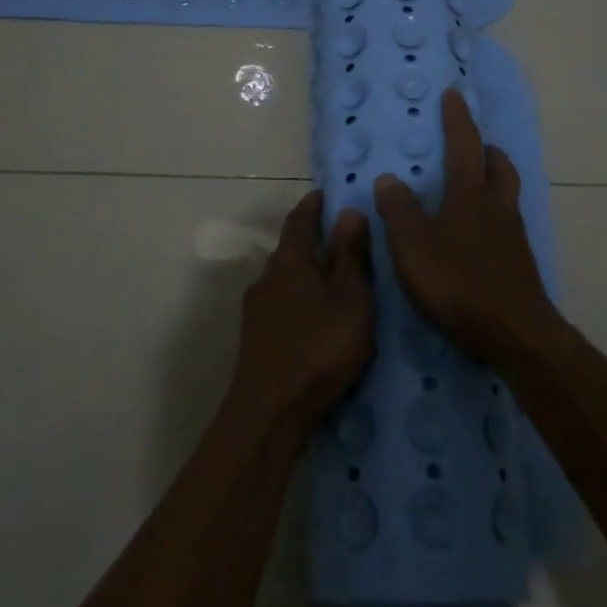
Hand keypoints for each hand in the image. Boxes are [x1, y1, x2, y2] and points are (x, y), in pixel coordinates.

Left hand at [229, 190, 374, 430]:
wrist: (271, 412)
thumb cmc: (319, 347)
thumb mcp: (350, 298)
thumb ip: (350, 255)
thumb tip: (349, 210)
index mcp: (290, 261)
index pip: (300, 220)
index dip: (313, 206)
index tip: (324, 194)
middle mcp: (267, 277)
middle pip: (290, 249)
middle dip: (311, 239)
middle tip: (339, 236)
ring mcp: (257, 309)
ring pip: (285, 279)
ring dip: (306, 272)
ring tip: (332, 278)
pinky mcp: (256, 338)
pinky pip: (282, 304)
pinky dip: (299, 298)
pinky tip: (314, 316)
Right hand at [373, 88, 555, 362]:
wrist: (516, 333)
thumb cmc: (459, 285)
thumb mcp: (414, 248)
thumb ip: (399, 211)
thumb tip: (390, 178)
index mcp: (470, 196)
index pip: (464, 146)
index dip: (457, 119)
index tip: (453, 95)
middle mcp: (497, 207)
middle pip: (498, 166)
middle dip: (485, 149)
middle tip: (473, 144)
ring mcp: (513, 235)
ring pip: (506, 193)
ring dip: (494, 178)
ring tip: (476, 182)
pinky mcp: (519, 262)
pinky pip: (507, 222)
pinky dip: (494, 212)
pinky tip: (480, 232)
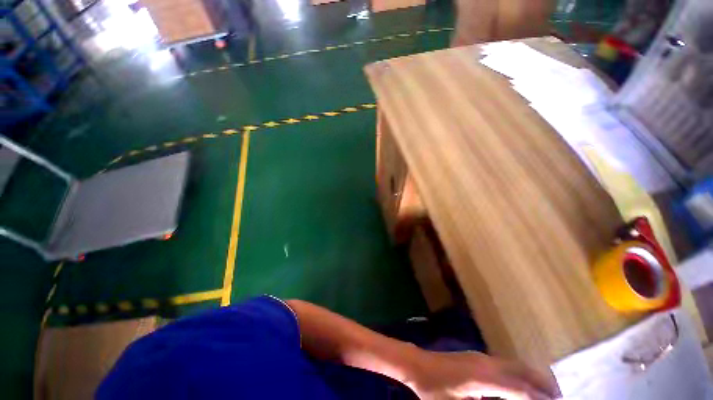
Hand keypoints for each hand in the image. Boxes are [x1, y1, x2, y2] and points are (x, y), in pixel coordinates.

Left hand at [403, 349, 559, 399]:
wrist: (417, 365)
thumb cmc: (434, 390)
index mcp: (483, 378)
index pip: (519, 388)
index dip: (539, 398)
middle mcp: (485, 363)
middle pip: (521, 371)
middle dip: (542, 384)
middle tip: (558, 398)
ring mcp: (480, 357)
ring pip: (514, 365)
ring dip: (531, 377)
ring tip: (546, 393)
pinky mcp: (476, 357)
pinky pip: (504, 364)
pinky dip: (519, 373)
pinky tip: (520, 385)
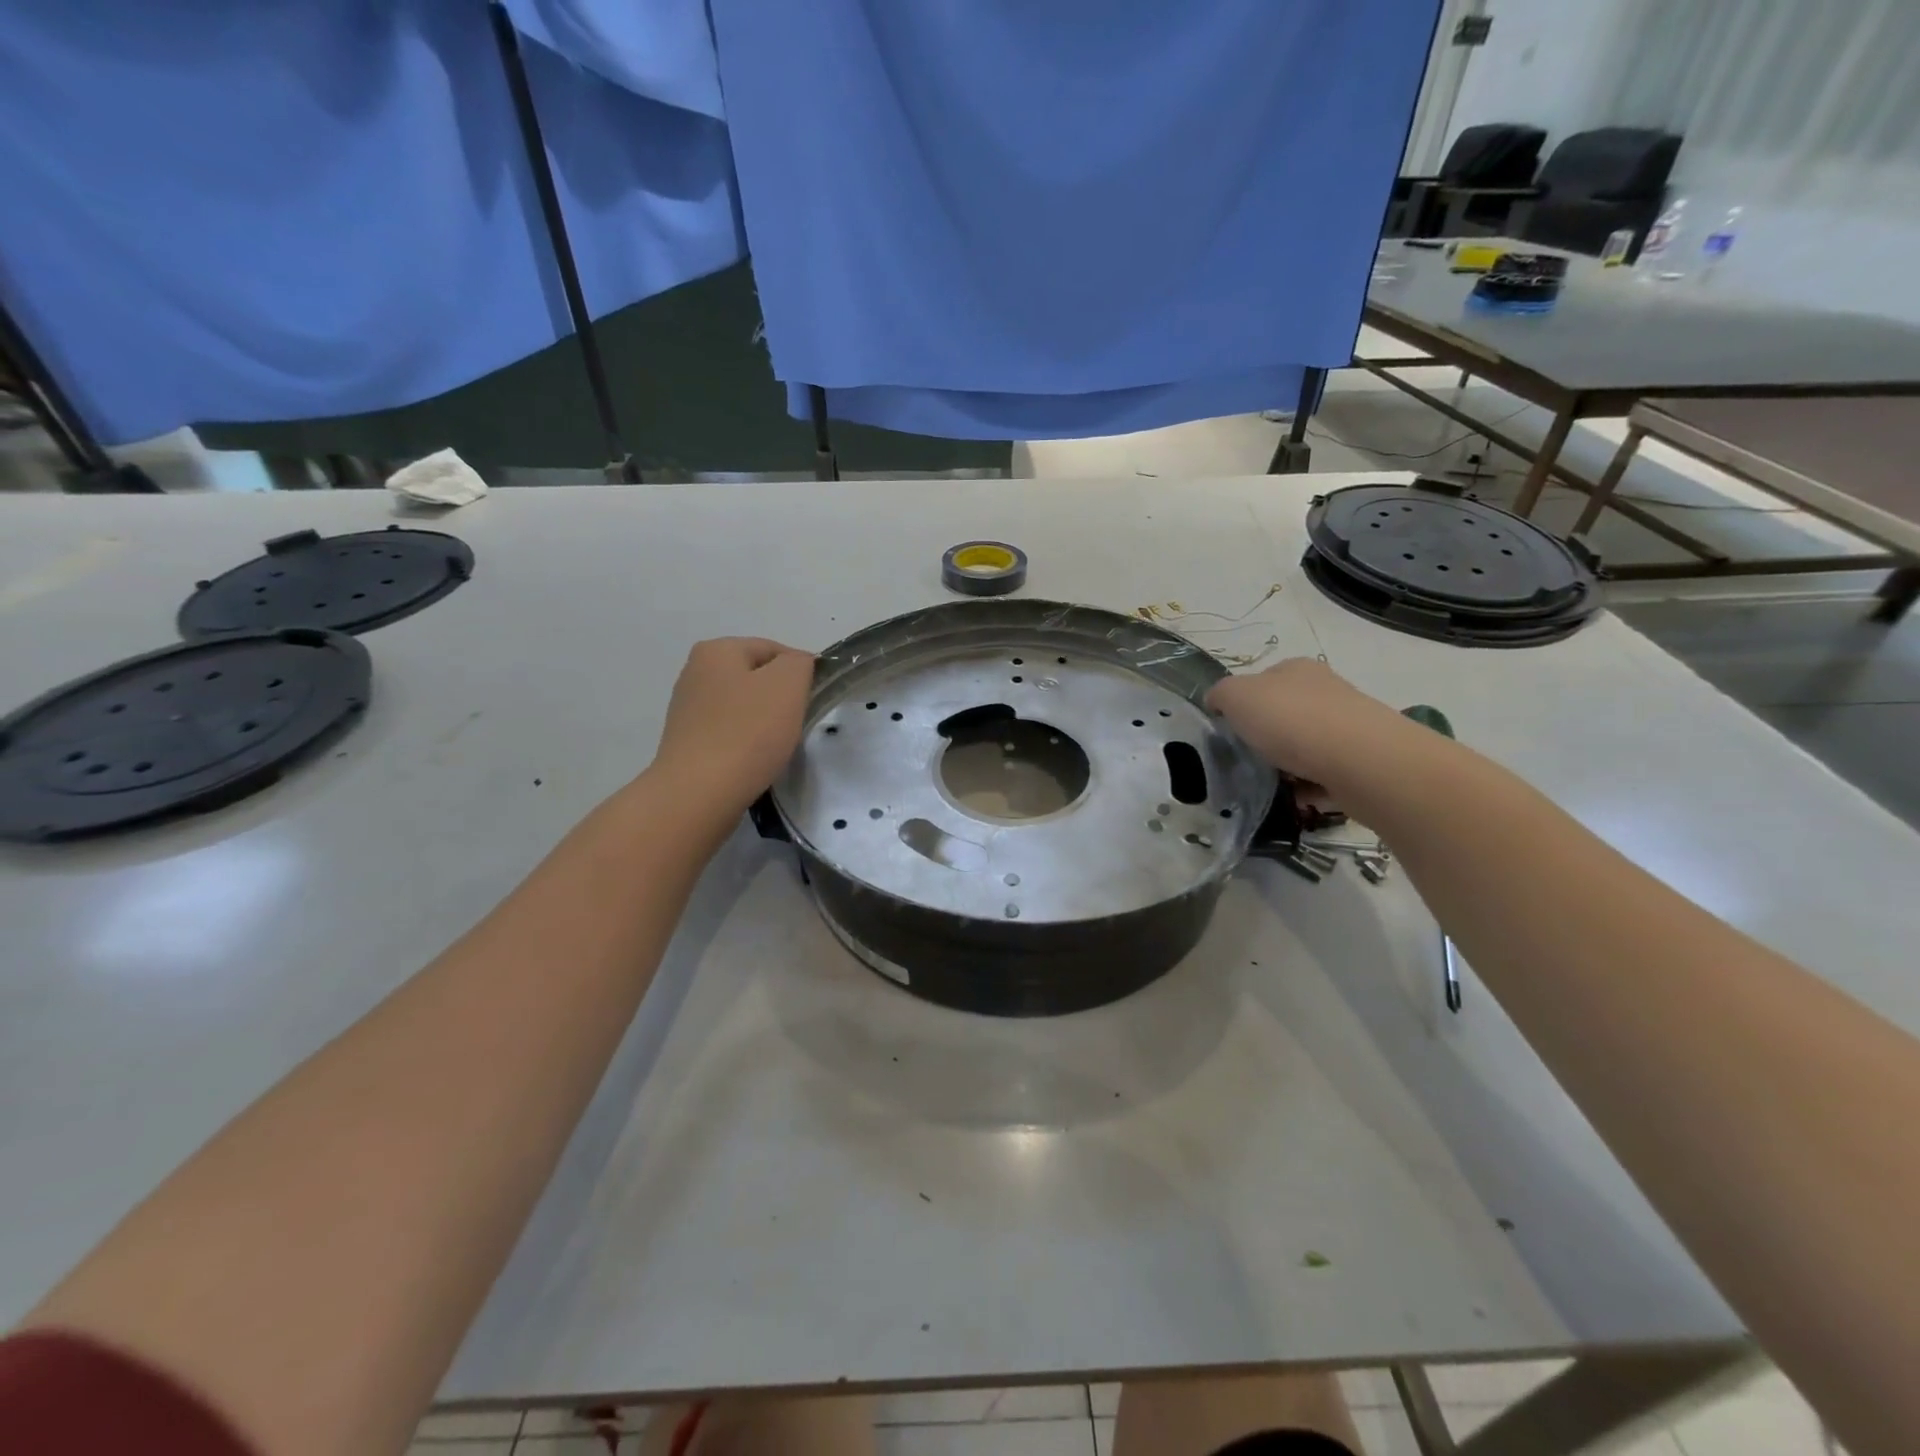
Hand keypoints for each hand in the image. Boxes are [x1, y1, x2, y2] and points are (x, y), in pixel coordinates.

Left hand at [652, 638, 813, 818]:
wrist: (699, 794)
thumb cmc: (748, 733)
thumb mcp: (788, 684)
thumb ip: (800, 663)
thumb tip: (796, 667)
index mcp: (717, 650)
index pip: (775, 650)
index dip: (802, 672)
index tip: (814, 700)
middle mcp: (695, 672)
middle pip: (757, 678)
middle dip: (782, 698)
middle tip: (798, 723)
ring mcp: (687, 709)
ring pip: (744, 707)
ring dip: (765, 722)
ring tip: (777, 746)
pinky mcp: (687, 742)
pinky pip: (729, 733)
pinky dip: (746, 743)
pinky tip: (754, 760)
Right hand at [1205, 658, 1415, 790]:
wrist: (1360, 761)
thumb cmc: (1291, 720)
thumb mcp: (1236, 695)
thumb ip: (1220, 695)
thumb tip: (1217, 703)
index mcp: (1295, 670)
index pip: (1260, 681)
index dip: (1240, 704)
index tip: (1227, 731)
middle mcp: (1324, 691)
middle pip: (1283, 714)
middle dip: (1263, 737)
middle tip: (1242, 761)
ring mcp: (1347, 726)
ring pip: (1304, 746)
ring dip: (1285, 766)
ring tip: (1265, 786)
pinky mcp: (1360, 761)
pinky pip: (1322, 775)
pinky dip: (1306, 789)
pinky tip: (1293, 800)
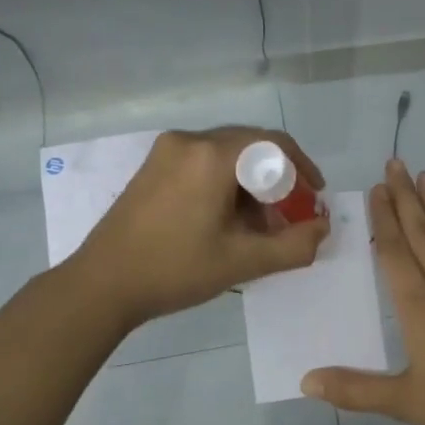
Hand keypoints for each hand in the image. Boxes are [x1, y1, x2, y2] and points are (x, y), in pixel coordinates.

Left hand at [72, 126, 329, 330]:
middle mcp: (189, 140)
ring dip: (250, 184)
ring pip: (226, 156)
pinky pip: (202, 163)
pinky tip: (225, 220)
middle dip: (277, 180)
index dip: (303, 169)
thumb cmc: (175, 270)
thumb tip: (322, 228)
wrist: (102, 284)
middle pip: (250, 147)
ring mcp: (166, 151)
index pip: (274, 144)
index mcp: (212, 155)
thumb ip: (293, 245)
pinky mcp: (152, 167)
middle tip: (289, 216)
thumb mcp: (243, 261)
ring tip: (258, 226)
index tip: (315, 197)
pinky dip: (224, 184)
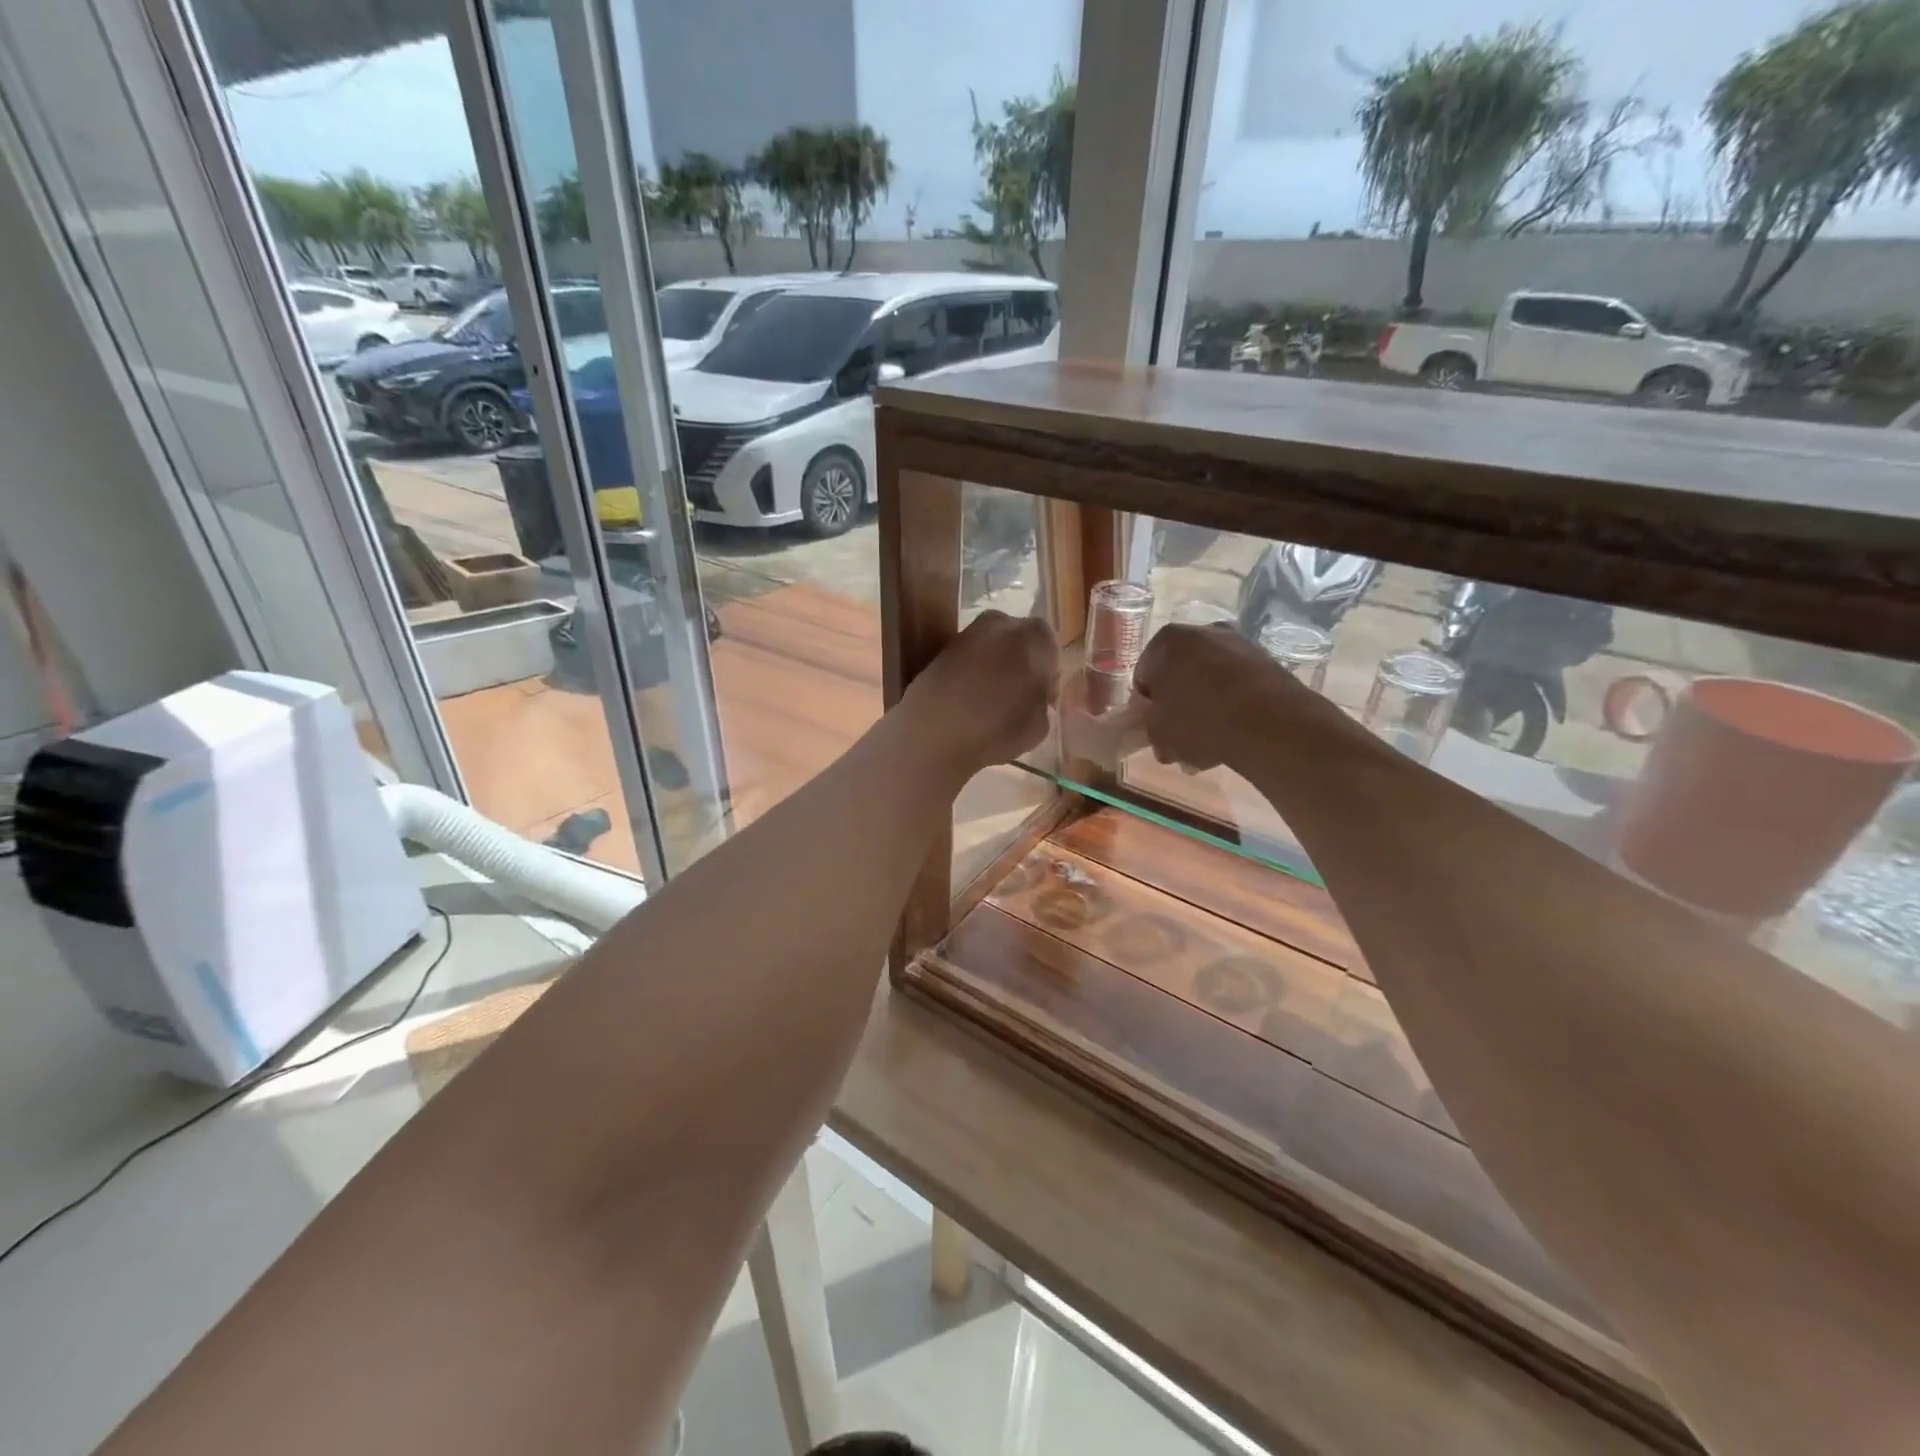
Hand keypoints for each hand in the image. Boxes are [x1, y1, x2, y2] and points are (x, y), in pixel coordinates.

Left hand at [902, 612, 1059, 773]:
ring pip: (992, 647)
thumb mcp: (1039, 725)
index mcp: (1033, 637)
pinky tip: (969, 700)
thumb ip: (1042, 702)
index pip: (1051, 647)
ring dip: (996, 667)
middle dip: (1022, 663)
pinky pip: (968, 658)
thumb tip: (1035, 695)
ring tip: (992, 701)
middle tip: (1019, 696)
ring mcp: (966, 633)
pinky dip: (972, 673)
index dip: (1049, 674)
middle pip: (1020, 640)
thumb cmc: (996, 730)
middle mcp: (1001, 624)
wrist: (932, 733)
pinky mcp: (941, 649)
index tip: (1044, 698)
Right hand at [1126, 622, 1331, 771]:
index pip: (1144, 675)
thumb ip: (1149, 727)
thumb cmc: (1199, 721)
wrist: (1270, 724)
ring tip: (1207, 746)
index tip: (1153, 730)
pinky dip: (1231, 707)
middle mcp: (1203, 632)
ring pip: (1209, 682)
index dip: (1146, 707)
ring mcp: (1239, 645)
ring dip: (1204, 710)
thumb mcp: (1158, 732)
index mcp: (1168, 641)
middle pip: (1179, 676)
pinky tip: (1232, 736)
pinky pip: (1237, 687)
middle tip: (1178, 740)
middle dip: (1177, 707)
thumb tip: (1157, 731)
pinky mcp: (1267, 663)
*-*-*
Restate the data word for word without pictures.

Hand keypoints for each hand in the image. Boxes are [x1, y1, x2, y2] and points are (x, y), in pixel coordinates.

Left hand at [229, 190, 374, 430]:
wrist: (271, 412)
thumb cmc: (319, 347)
thumb mcp: (350, 298)
thumb ip: (350, 255)
thumb tip: (349, 210)
index mcp: (290, 261)
index pip: (300, 220)
index dip: (313, 206)
index tip: (324, 194)
middle mcp: (267, 277)
middle pip: (290, 249)
middle dip: (311, 239)
middle tip: (339, 236)
ring mcp: (257, 309)
ring pip: (285, 279)
ring dip: (306, 272)
ring tip: (332, 278)
pinky mcp: (256, 338)
pinky pip: (282, 304)
pinky dip: (299, 298)
pinky tip: (314, 316)
Right hand at [373, 88, 555, 362]:
wrist: (516, 333)
thumb cmc: (459, 285)
thumb mcp: (414, 248)
thumb ip: (399, 211)
thumb tip: (390, 178)
index mcp: (470, 196)
index pip: (464, 146)
index dip: (457, 119)
index tip: (453, 95)
middle mcp: (497, 207)
middle pip: (498, 166)
middle dip: (485, 149)
middle tip: (473, 144)
ring mcp: (513, 235)
ring pip: (506, 193)
ring dip: (494, 178)
ring tip: (476, 182)
pinky mcp: (519, 262)
pinky pip: (507, 222)
pinky dip: (494, 212)
pinky tip: (480, 232)
Hand keypoints for each hand in the image. Boxes are [x1, y1, x2, y2] and points are (x, y), in pixel coordinates.

Left hand at [403, 349, 559, 399]:
wrist: (417, 365)
thumb cmc: (434, 390)
index mcp: (483, 378)
index pip: (519, 388)
index dip: (539, 398)
middle mcp: (485, 363)
middle pip: (521, 371)
middle dip: (542, 384)
middle tip: (558, 398)
ring mcp: (480, 357)
ring pip: (514, 365)
ring dip: (531, 377)
ring tip: (546, 393)
pinky mcp: (476, 357)
pinky pip: (504, 364)
pinky dip: (519, 373)
pinky tip: (520, 385)
Hand keypoints for each hand in the image. Boxes are [x1, y1, x2, y2] and points are (x, y), in pixel coordinates.

Left hand at [652, 638, 813, 818]:
wrist: (699, 794)
thumb cmc: (748, 733)
thumb mcp: (788, 684)
thumb ip: (800, 663)
thumb tip: (796, 667)
index mcp: (717, 650)
index pip: (775, 650)
index dip: (802, 672)
index tip: (814, 700)
middle mcp: (695, 672)
middle pip: (757, 678)
middle dip: (782, 698)
middle tip: (798, 723)
ring mcp: (687, 709)
ring pip: (744, 707)
ring dip: (765, 722)
ring tip: (777, 746)
pinky mcp: (687, 742)
pinky pip: (729, 733)
pinky dip: (746, 743)
pinky tip: (754, 760)
Right hand at [1205, 658, 1415, 790]:
wrist: (1360, 761)
thumb cmc: (1291, 720)
thumb mcp: (1236, 695)
thumb ip: (1220, 695)
thumb tip: (1217, 703)
index mcp: (1295, 670)
index pip: (1260, 681)
index dip: (1240, 704)
index tip: (1227, 731)
middle mcp: (1324, 691)
middle pip: (1283, 714)
middle dip: (1263, 737)
middle tip: (1242, 761)
ring mcp: (1347, 726)
ring pip: (1304, 746)
ring dip: (1285, 766)
ring tip: (1265, 786)
pinky mcp: (1360, 761)
pinky pip: (1322, 775)
pinky dip: (1306, 789)
pinky tip: (1293, 800)
Hand keypoints for each hand in the image. Boxes are [x1, y1, x2, y2] and points are (x, y), in pixel coordinates.

Left hand at [72, 126, 329, 330]:
middle mcp: (189, 140)
ring dip: (250, 184)
ring pip: (226, 156)
pinky pip: (202, 163)
pinky tip: (225, 220)
middle dip: (277, 180)
index dip: (303, 169)
thumb cmc: (175, 270)
thumb tip: (322, 228)
wrist: (102, 284)
middle pip: (250, 147)
ring mcp: (166, 151)
index pip: (274, 144)
index mcp: (212, 155)
thumb ip: (293, 245)
pinky mcp: (152, 167)
middle tip: (289, 216)
thumb mcp: (243, 261)
ring tip: (258, 226)
index tip: (315, 197)
pinky dip: (224, 184)
Hand keypoints for each hand in the image. Boxes are [x1, y1, x2, y2] and points are (x, y), in pixel coordinates.

Left hand at [902, 612, 1059, 773]:
ring pip: (992, 647)
thumb mcp: (1039, 725)
index mcp: (1033, 637)
pinky tip: (969, 700)
thumb ip: (1042, 702)
index pip: (1051, 647)
ring dip: (996, 667)
middle dip: (1022, 663)
pinky pip: (968, 658)
thumb tip: (1035, 695)
ring tip: (992, 701)
middle tip: (1019, 696)
ring mcp: (966, 633)
pinky dip: (972, 673)
index dip: (1049, 674)
middle pip: (1020, 640)
thumb cmc: (996, 730)
middle mcp: (1001, 624)
wrist: (932, 733)
pinky mcp: (941, 649)
index tip: (1044, 698)
Right hand at [1126, 622, 1331, 771]:
index pip: (1144, 675)
thumb ip: (1149, 727)
thumb cmc: (1199, 721)
wrist: (1270, 724)
ring tip: (1207, 746)
index tip: (1153, 730)
pinky dip: (1231, 707)
middle mcp: (1203, 632)
ring pip: (1209, 682)
index dip: (1146, 707)
ring mcp: (1239, 645)
ring dip: (1204, 710)
thumb mcp: (1158, 732)
index mcp: (1168, 641)
middle pip: (1179, 676)
pinky tip: (1232, 736)
pinky pip: (1237, 687)
middle tip: (1178, 740)
middle dip: (1177, 707)
thumb tip: (1157, 731)
pinky mcp: (1267, 663)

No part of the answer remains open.